La morale du jugement de Salomon

La morale du jugement de Salomon

Le jugement de Salomon est une des plus célèbres illustrations de la justice.

Est-ce une bonne façon de rendre justice, vous serez plus à même de décider après avoir lu le résumé, puis le texte lui-même, et enfin d’en comprendre la morale.

Résumé du jugement de Salomon


Dans cet épisode de la Bible, le roi Salomon (2e fils du roi David) rend un jugement radical. Deux femmes ont chacune un fils. L’un des deux vient à mourir. Alors la mère de celui-ci le remplace avec le bébé encore vivant.

Et les deux mères prétendent que ce fils encore vivant est le leur.

Salomon décide alors de trancher le bébé en deux pour donner une part à chacune. La véritable mère préfère donner le bébé vivant à l’autre femme, tandis que celle qui n’est pas la mère est d’accord pour partager.

Le roi Salomon reconnait ainsi la véritable mère, et lui redonne son bébé.

Texte du jugement de Salomon

Alors deux prostituées vinrent se présenter devant le roi (Salomon). L’une dit : « Je t’en supplie, mon seigneur; moi et cette femme, nous habitons la même maison et j’ai accouché alors qu’elle s’y trouvait.

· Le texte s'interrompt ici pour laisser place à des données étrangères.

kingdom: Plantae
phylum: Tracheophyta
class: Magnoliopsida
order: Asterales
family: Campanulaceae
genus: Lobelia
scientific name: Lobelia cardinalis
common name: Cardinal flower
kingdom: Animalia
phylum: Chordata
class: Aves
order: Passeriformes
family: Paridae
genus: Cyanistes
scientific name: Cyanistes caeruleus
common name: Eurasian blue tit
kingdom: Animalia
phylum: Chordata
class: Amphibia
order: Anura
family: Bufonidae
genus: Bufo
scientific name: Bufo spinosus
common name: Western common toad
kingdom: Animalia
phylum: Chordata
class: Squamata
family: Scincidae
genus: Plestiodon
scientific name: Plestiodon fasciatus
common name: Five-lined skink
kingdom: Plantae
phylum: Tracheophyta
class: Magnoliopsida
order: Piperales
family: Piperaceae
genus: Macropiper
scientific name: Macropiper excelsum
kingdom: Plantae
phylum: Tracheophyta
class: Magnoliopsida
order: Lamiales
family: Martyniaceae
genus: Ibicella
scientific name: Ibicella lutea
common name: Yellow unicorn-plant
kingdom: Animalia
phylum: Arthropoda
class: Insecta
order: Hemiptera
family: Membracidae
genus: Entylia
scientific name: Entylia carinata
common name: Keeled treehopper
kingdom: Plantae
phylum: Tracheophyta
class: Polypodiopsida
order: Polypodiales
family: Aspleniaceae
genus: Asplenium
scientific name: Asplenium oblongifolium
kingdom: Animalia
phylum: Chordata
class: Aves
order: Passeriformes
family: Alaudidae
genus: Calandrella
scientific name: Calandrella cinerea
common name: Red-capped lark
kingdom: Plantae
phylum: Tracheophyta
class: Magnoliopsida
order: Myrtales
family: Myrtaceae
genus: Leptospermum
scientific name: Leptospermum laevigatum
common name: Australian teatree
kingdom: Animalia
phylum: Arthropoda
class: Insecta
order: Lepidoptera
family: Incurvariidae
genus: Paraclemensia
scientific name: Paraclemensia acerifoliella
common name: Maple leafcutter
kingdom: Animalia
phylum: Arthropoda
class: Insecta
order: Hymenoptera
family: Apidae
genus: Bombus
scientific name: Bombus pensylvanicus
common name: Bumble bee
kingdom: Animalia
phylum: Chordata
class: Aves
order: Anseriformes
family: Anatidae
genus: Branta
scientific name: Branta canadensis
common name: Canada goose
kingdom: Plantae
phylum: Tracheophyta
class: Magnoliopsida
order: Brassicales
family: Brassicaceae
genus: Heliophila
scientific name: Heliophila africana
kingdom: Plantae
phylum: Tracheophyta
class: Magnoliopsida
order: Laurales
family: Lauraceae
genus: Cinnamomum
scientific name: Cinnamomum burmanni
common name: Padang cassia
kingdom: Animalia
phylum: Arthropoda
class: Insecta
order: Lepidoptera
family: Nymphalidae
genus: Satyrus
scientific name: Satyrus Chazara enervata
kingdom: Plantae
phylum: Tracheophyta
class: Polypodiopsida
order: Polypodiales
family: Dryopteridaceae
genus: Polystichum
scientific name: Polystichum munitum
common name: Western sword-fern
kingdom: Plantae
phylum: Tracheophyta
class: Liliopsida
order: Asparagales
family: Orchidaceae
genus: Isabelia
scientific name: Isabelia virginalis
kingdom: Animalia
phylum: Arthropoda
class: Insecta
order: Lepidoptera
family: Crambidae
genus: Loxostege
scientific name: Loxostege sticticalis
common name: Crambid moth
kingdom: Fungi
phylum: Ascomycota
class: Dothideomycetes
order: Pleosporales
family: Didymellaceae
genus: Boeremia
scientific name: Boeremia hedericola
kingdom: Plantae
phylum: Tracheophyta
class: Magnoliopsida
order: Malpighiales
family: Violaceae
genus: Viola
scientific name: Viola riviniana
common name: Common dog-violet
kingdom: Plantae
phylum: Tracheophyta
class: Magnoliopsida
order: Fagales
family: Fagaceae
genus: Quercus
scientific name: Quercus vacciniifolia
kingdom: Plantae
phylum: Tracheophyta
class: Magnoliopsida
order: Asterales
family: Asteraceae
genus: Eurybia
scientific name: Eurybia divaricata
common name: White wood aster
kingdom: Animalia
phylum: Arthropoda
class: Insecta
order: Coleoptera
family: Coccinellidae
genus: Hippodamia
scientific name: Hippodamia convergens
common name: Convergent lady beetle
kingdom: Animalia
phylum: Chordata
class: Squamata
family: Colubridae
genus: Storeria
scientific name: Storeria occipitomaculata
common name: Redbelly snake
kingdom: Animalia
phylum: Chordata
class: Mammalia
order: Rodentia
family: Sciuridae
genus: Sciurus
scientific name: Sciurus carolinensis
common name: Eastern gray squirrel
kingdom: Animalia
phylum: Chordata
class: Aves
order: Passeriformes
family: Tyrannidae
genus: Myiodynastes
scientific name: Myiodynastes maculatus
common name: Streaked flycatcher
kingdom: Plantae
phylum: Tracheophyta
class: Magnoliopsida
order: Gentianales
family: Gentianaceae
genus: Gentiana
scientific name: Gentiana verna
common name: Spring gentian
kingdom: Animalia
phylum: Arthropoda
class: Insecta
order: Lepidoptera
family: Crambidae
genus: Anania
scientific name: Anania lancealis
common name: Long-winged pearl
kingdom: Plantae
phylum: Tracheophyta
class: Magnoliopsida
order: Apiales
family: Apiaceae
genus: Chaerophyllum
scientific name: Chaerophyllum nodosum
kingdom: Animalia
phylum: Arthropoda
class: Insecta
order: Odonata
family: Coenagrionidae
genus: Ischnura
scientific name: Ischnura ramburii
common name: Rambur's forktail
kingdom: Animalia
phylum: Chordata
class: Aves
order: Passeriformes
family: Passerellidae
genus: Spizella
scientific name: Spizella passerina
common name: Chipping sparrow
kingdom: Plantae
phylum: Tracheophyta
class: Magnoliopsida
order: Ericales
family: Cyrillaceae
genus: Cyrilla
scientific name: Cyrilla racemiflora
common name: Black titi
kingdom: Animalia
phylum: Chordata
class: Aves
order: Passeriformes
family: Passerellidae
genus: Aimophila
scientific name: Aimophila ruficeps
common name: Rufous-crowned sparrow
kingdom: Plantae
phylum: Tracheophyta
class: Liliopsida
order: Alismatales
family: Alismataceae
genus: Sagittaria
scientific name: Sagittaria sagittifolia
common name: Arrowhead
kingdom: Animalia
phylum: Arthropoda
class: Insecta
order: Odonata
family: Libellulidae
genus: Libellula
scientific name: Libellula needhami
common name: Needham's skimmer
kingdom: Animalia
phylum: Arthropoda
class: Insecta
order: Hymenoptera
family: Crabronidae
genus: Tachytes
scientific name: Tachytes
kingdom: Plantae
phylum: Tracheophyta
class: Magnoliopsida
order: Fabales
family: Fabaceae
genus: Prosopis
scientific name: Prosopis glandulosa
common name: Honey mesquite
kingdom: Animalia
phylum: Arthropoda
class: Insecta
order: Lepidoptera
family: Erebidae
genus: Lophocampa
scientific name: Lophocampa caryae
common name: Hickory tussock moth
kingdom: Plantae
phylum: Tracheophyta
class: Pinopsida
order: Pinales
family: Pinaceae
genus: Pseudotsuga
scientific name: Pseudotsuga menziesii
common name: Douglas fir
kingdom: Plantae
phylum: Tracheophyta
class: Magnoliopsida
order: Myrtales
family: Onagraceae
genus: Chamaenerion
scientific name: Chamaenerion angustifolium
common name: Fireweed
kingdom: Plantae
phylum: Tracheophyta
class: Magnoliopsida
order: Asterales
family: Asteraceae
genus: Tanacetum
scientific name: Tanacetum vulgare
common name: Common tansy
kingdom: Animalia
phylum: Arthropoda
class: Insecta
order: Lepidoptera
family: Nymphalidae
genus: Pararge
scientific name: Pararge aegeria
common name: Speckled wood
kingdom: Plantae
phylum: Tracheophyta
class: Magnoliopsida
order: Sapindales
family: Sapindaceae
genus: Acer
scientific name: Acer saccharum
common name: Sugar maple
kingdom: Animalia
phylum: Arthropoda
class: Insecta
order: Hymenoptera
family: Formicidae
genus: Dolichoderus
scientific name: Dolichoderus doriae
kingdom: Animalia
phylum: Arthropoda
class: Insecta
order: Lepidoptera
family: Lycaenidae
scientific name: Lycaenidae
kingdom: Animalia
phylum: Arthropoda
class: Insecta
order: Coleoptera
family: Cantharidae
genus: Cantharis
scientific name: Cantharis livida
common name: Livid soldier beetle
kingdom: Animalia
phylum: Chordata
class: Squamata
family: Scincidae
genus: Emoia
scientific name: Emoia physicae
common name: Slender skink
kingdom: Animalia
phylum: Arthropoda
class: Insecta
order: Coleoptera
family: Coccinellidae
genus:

Or, trois jours après mon accouchement, cette femme accoucha à son tour. Nous étions ensemble, sans personne d’autre dans la maison; il n’y avait que nous deux. Le fils de cette femme mourut une nuit parce qu’elle s’était couchée sur lui. Elle se leva au milieu de la nuit, prit mon fils qui était à côté de moi – ta servante dormait – et le coucha contre elle; et son fils, le mort, elle le coucha contre moi. Je me levai le matin pour allaiter mon fils, mais il était mort. Le jour venu, je le regardai attentivement, mais ce n’était pas mon fils, celui dont j’avais accouché ». L’autre femme dit : « Non ! mon fils, c’est le vivant, et ton fils, c’est le mort »; mais la première continuait à dire : « Non ! ton fils, c’est le mort et mon fils, c’est le vivant ». Ainsi parlaient-elles devant le roi. Le roi dit :  » Celle-ci dit : « Mon fils, c’est le vivant, et ton fils, c’est le mort »; et celle-là dit : « Non ! ton fils, c’est le mort, et mon fils, c’est le vivant » « . Le roi dit : « Apportez-moi une épée ! » Et l’on apporta l’épée devant le roi. Et le roi dit : « Coupez en deux l’enfant vivant et donnez-en une moitié à l’une et une moitié à l’autre ». La femme dont le fils était le vivant dit au roi, car ses entrailles étaient émues au sujet de son fils : « Pardon, mon seigneur ! Donnez-lui le bébé vivant, mais ne le tuez pas !  » Tandis que l’autre disait : « Il ne sera ni à moi, ni à toi ! Coupez !  » Alors le roi prit la parole et dit : « Donnez à la première le bébé vivant, ne le tuez pas; c’est elle qui est la mère ».
Tout Israël entendit parler du jugement qu’avait rendu le roi et l’on craignit le roi, car on avait vu qu’il y avait en lui une sagesse divine pour rendre justice.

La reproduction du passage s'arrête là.